LA SELVA DE COLORES

La señora treintaycincoañera –el bluyín intenta ceñirse a la curva cóncava de sus nalgas dejando un vacío como una carpa que se infla y se desinfla comiendo viento– calienta a picotazos de dedo el celular con el que después se planchará la oreja.

Un gallinazo, cóndor citadino y genérico, vuela suavemente por la ventana mientras en la fila del café restalla, desde un bolso de cuero, el cascabel de una serpiente. Es el timbre de un teléfono celular, resago selvático en una “burbuja” de centro comercial. Una pareja homínida mira vitrinas en busca de objetos que sirvan a su cueva cúbica, igual que hace miles de años, en el plecioceno, buscaban bayas, palos, pieles que pudieran servir.

La selva respira todavía en los estampados tigrescos de la señora volumniosa cuya anatomía ha sido injustamente expatriada del modelo estético por la genética, por los hijos, por los años. Por eso se viste con la ropa de la trastienda (no de la vitrina).
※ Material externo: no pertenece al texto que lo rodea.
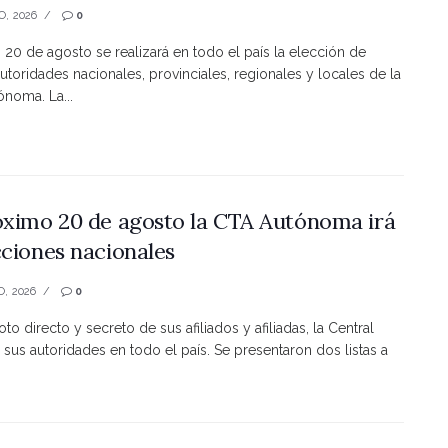
O, 2026
0
s 20 de agosto se realizará en todo el país la elección de
utoridades nacionales, provinciales, regionales y locales de la
noma. La...
óximo 20 de agosto la CTA Autónoma irá
cciones nacionales
O, 2026
0
to directo y secreto de sus afiliados y afiliadas, la Central
 sus autoridades en todo el país. Se presentaron dos listas a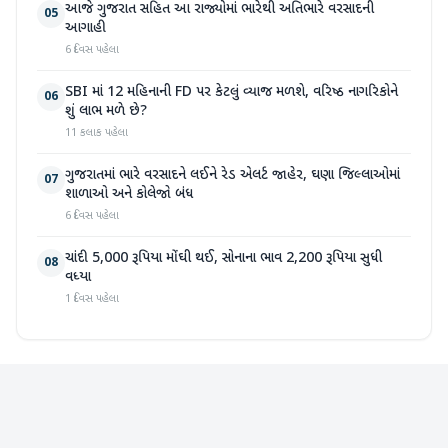
આજે ગુજરાત સહિત આ રાજ્યોમાં ભારેથી અતિભારે વરસાદની
05
આગાહી
6 દિવસ પહેલા
SBI માં 12 મહિનાની FD પર કેટલું વ્યાજ મળશે, વરિષ્ઠ નાગરિકોને
06
શું લાભ મળે છે?
11 કલાક પહેલા
ગુજરાતમાં ભારે વરસાદને લઈને રેડ એલર્ટ જાહેર, ઘણા જિલ્લાઓમાં
07
શાળાઓ અને કોલેજો બંધ
6 દિવસ પહેલા
ચાંદી 5,000 રૂપિયા મોંઘી થઈ, સોનાના ભાવ 2,200 રૂપિયા સુધી
08
વધ્યા
1 દિવસ પહેલા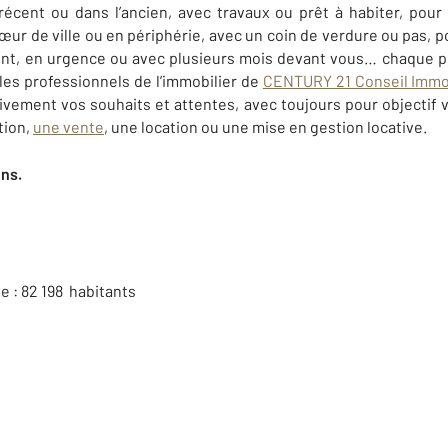
récent ou dans l’ancien, avec travaux ou prêt à habiter, pour 
œur de ville ou en périphérie, avec un coin de verdure ou pas, p
nt, en urgence ou avec plusieurs mois devant vous… chaque pr
 les professionnels de l’immobilier de
CENTURY 21 Conseil Immob
ivement vos souhaits et attentes, avec toujours pour objectif v
tion,
une vente
, une location ou une mise
en gestion locative
.
ens.
e :
82 198
habitants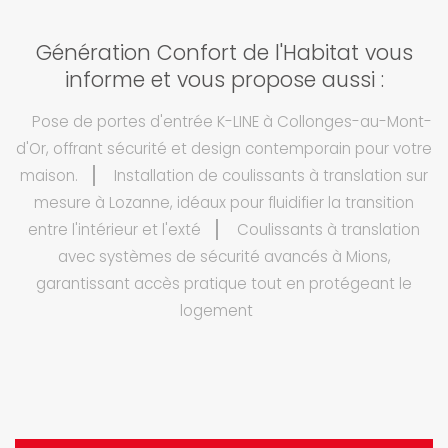
Génération Confort de l'Habitat vous
informe et vous propose aussi :
Pose de portes d'entrée K-LINE à Collonges-au-Mont-
d'Or, offrant sécurité et design contemporain pour votre
maison.
Installation de coulissants à translation sur
mesure à Lozanne, idéaux pour fluidifier la transition
entre l'intérieur et l'exté
Coulissants à translation
avec systèmes de sécurité avancés à Mions,
garantissant accès pratique tout en protégeant le
logement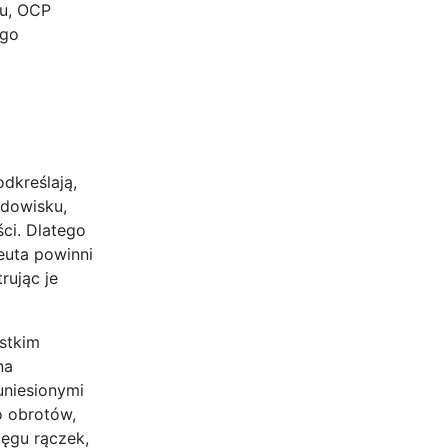
iu, OCP
ego
dkreślają,
dowisku,
ci. Dlatego
peuta powinni
rując je
ystkim
na
uniesionymi
o obrotów,
ięgu rączek,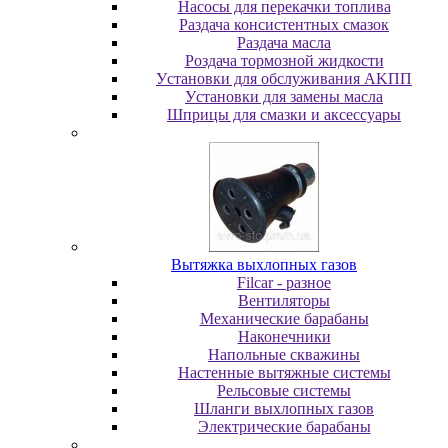
Насосы для перекачки топлива
Раздача консистентных смазок
Раздача мacлa
Роздача тормозной жидкости
Уcтaнoвки для oбcлуживaния AKПП
Уcтaнoвки для зaмeны мacлa
Шпpицы для cмaзки и aкceccуapы
Вытяжка выхлопных газов
Filcar - разное
Вентиляторы
Механические барабаны
Наконечники
Напольные скважины
Настенные вытяжные системы
Рельсовые системы
Шланги выхлопных газов
Электрические барабаны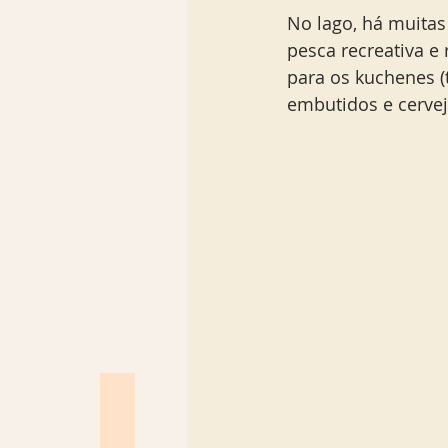
No lago, há muitas
pesca recreativa 
para os kuchenes (
embutidos e cerveja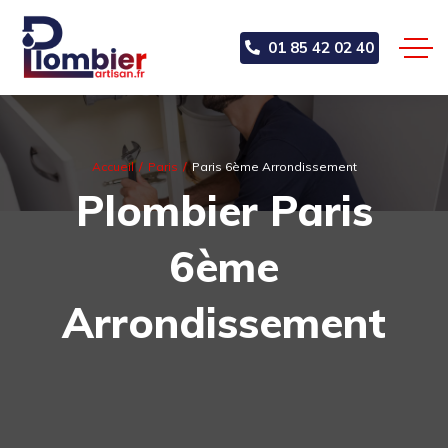
01 85 42 02 40
Accueil
Paris
Paris 6ème Arrondissement
Plombier Paris
6ème
Arrondissement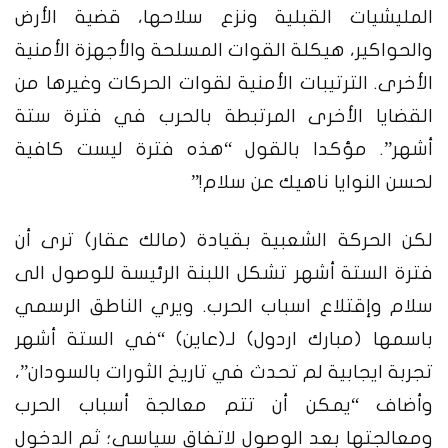
المليشيات القبلية ونزع سلاحها، قضية الأرض
والحواكير، هيكلة القوات المسلحة والأجهزة الأمنية
الأخرى. الترتيبات الأمنية لقوات الحركات وغيرها من
القضايا الأخرى المرتبطة بالحرب في فترة ستة
أشهر”.
مؤكدا بالقول “هذه فترة ليست كافية
لحسن النوايا ناهيك عن سلام!”
لكن الحركة الشعبية بقيادة (
مالك عقار)
ترى أن
فترة الستة أشهر تشكل اللبنة الرئيسة للوصول الى
سلام وإقتلاع اسباب الحرب. ويري الناطق الرسمي
باسمها (
مبارك اردول)
لـ(عاين) “في الستة أشهر
تجربة ايجابية لم تحدث في تاريخ الثورات بالسودان”،
وأضاف “يمكن أن تتم معالجة أسباب الحرب
ومعالجتها بعد الوصول لاتفاق سياسي؛ ثم الدخول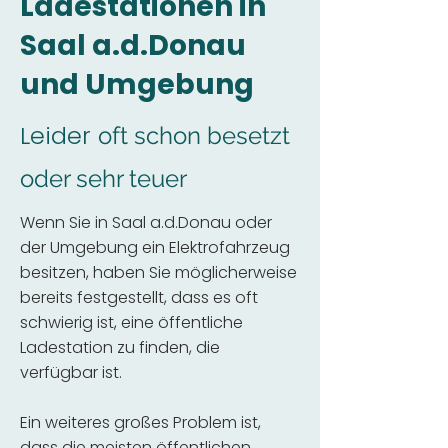
Ladestationen in
Saal a.d.Donau
und Umgebung
Leider
oft schon besetzt
oder sehr teuer
Wenn Sie in Saal a.d.Donau oder
der Umgebung ein Elektrofahrzeug
besitzen, haben Sie möglicherweise
bereits festgestellt, dass es oft
schwierig ist, eine öffentliche
Ladestation zu finden, die
verfügbar ist.
Ein weiteres großes Problem ist,
dass die meisten öffentlichen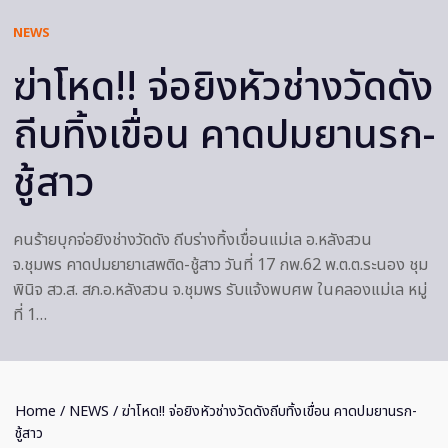
NEWS
ฆ่าโหด!! จ่อยิงหัวช่างวัดดัง
ถีบทิ้งเขื่อน คาดปมยานรก-
ชู้สาว
คนร้ายบุกจ่อยิงช่างวัดดัง ถีบร่างทิ้งเขื่อนแม่เล อ.หลังสวน
จ.ชุมพร คาดปมยายาเสพติด-ชู้สาว วันที่ 17 กพ.62 พ.ต.ต.ระนอง ชุม
พินิจ สว.ส. สภ.อ.หลังสวน จ.ชุมพร รับแจ้งพบศพ ในคลองแม่เล หมู่
ที่ 1…
Home
/
NEWS
/ ฆ่าโหด!! จ่อยิงหัวช่างวัดดังถีบทิ้งเขื่อน คาดปมยานรก-
ชู้สาว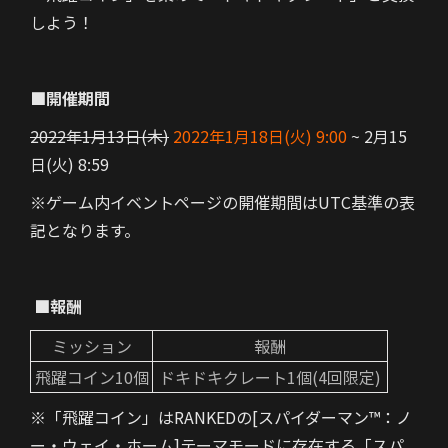
しよう！
■開催期間
2022年1月13日(木)
2022年1月18日(火) 9:00
~ 2月15
日(火) 8:59
※ゲーム内イベントページの開催期間はUTC基準の表
記となります。
■報酬
ミッション
報酬
飛躍コイン10個
ドキドキクレート1個(4回限定)
※「飛躍コイン」は
RANKEDの[スパイダーマン™：ノ
ー・ウェイ・ホーム]テーマモード
に存在する「スパ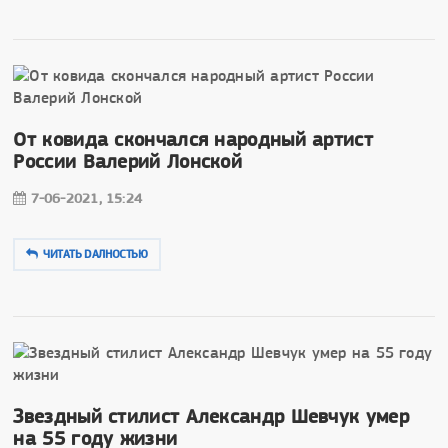
От ковида скончался народный артист
России Валерий Лонской
7-06-2021, 15:24
ЧИТАТЬ DAЛНОСТЬЮ
Звездный стилист Александр Шевчук умер
на 55 году жизни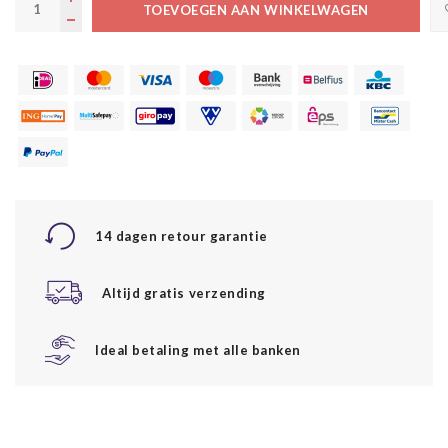
TOEVOEGEN AAN WINKELWAGEN
14 dagen retour garantie
Altijd gratis verzending
Ideal betaling met alle banken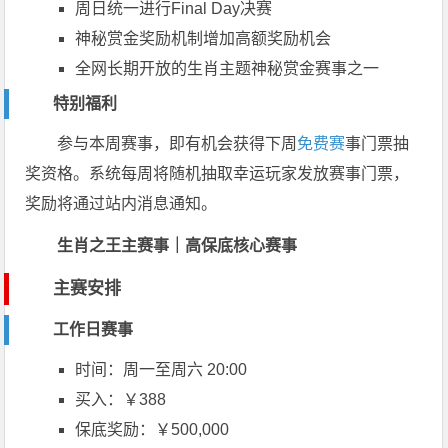
周日统一进行Final Day决赛
神秘赏金奖励机制增加高额奖励机会
全网长期开放的生肖主题神秘赏金赛事之一
特别福利
参与本周赛事，即有机会获得下周
免费赛
事门票抽
奖资格。系统每周将随机抽取幸运玩家发放赛事门票，
奖励将通过站内消息通知。
生肖之王主赛事｜高保底核心赛事
主赛安排
工作日赛事
时间：周一至周六 20:00
买入：￥388
保底奖励：￥500,000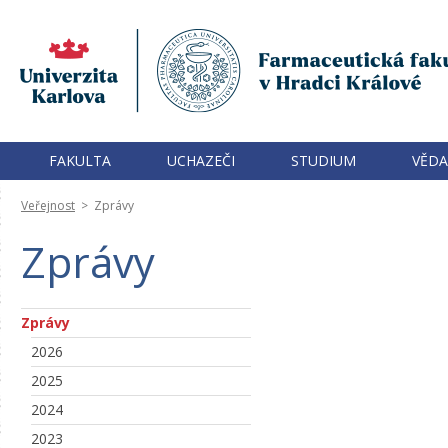
FAKULTA
UCHAZEČI
STUDIUM
VĚDA
Veřejnost
>
Zprávy
Zprávy
Zprávy
2026
2025
2024
2023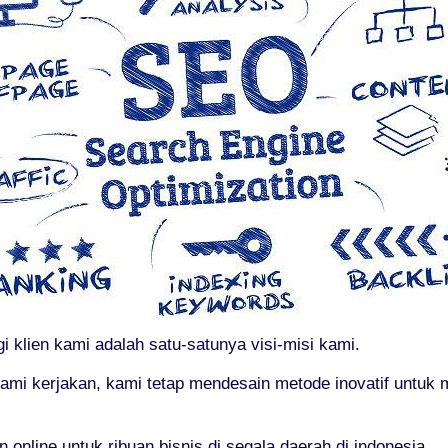
i klien kami adalah satu-satunya visi-misi kami.
kami kerjakan, kami tetap mendesain metode inovatif untu
nline untuk ribuan bisnis di segala daerah di indonesia.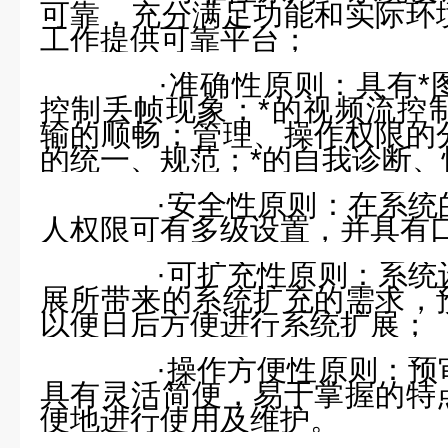
可靠，充分满足功能和实际环
工作提供可靠平台；
·
准确性原则：具有*
控制丢帧现象；*的视频流控
输的顺畅；管理、操作权限的
的统一、规范；*的自我诊断、
·
安全性原则：在系统
人权限可有多级设置，并具有
·
可扩充性原则：系统
展所带来的系统扩充的需求，
以便日后方便进行系统扩展；
·
操作方便性原则：预
具有灵活简便，易于掌握的特
便地进行使用及维护。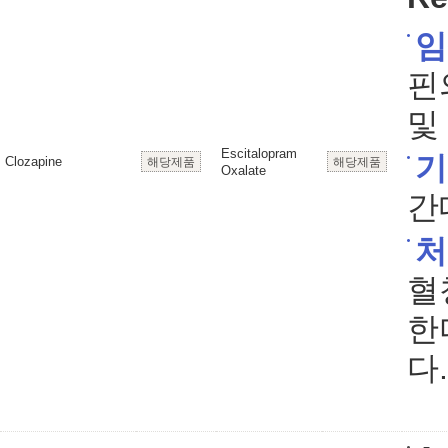
임
핀
및
Escitalopram
기
Clozapine
해당제품
해당제품
Oxalate
간
처
혈
한
다.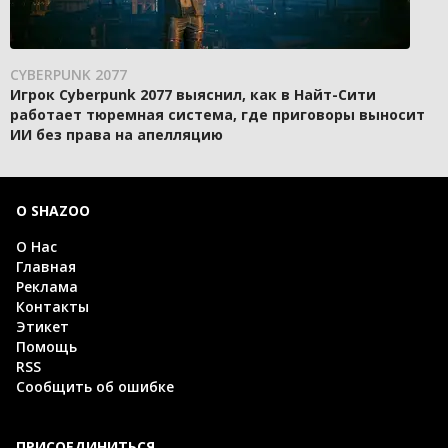
CYBERPUNK 2077
Игрок Cyberpunk 2077 выяснил, как в Найт-Сити
работает тюремная система, где приговоры выносит
ИИ без права на апелляцию
О SHAZOO
О Нас
Главная
Реклама
Контакты
Этикет
Помощь
RSS
Сообщить об ошибке
ПРИСОЕДИНИТЬСЯ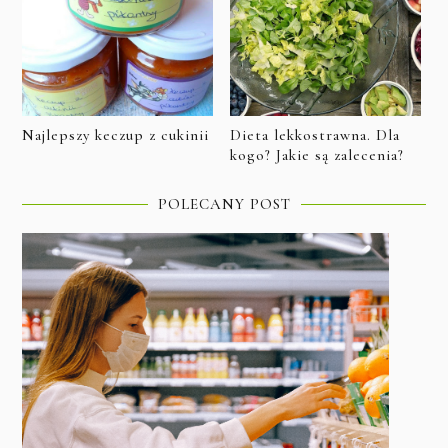
Najlepszy keczup z cukinii
Dieta lekkostrawna. Dla
kogo? Jakie są zalecenia?
POLECANY POST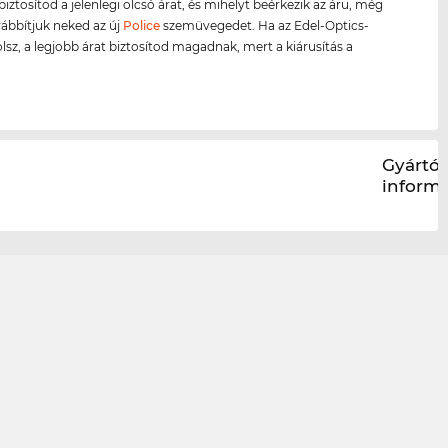
biztosítod a jelenlegi olcsó árat, és mihelyt beérkezik az áru, még
ábbítjuk neked az új
Police
szemüvegedet. Ha az Edel-Optics-
olsz, a legjobb árat biztosítod magadnak, mert a kiárusítás a
.
Gyártói
inform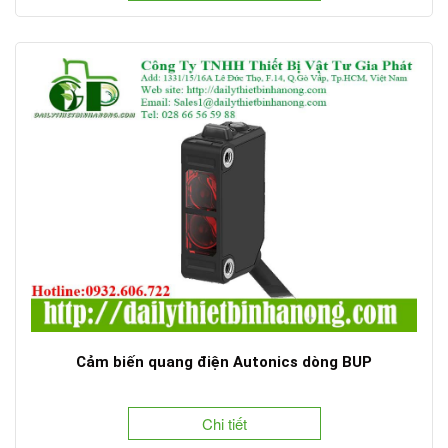
Cảm biến quang điện Autonics dòng BUP
Chi tiết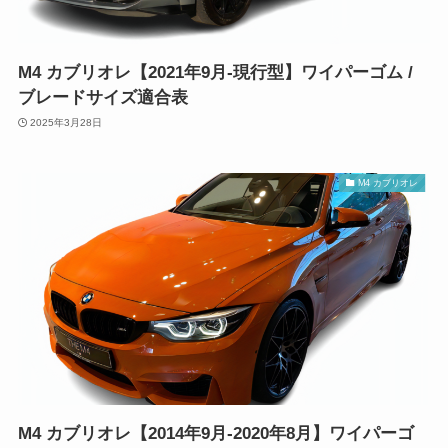
M4 カブリオレ【2021年9月-現行型】ワイパーゴム /
ブレードサイズ適合表
2025年3月28日
M4 カブリオレ
M4 カブリオレ【2014年9月-2020年8月】ワイパーゴ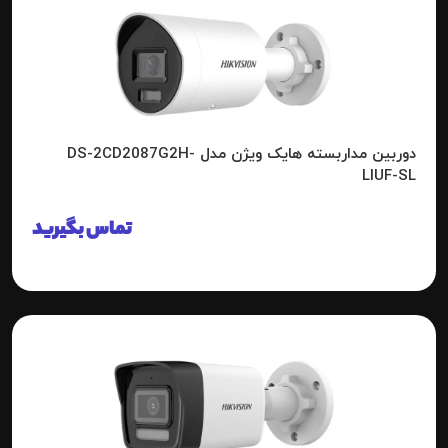
دوربین مداربسته هایک ویژن مدل DS-2CD2087G2H-
LIUF-SL
تماس بگیرید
Subproductos de escaparate para subproductos humanos.

La selva sigue viviendo en la paciente hembra que espera a su cría mientras aprende el indispensable arte de abrir cajas de cartón, aprendizaje útil porque tendrá en lo sucesivo que vérselas con cajas de zapatos, de regalo, de juguetes, de comida… Porque tendrá que vérselas con cajas hasta que llegue al momento en que será él mismo quién se encuentre embalado en una de ellas.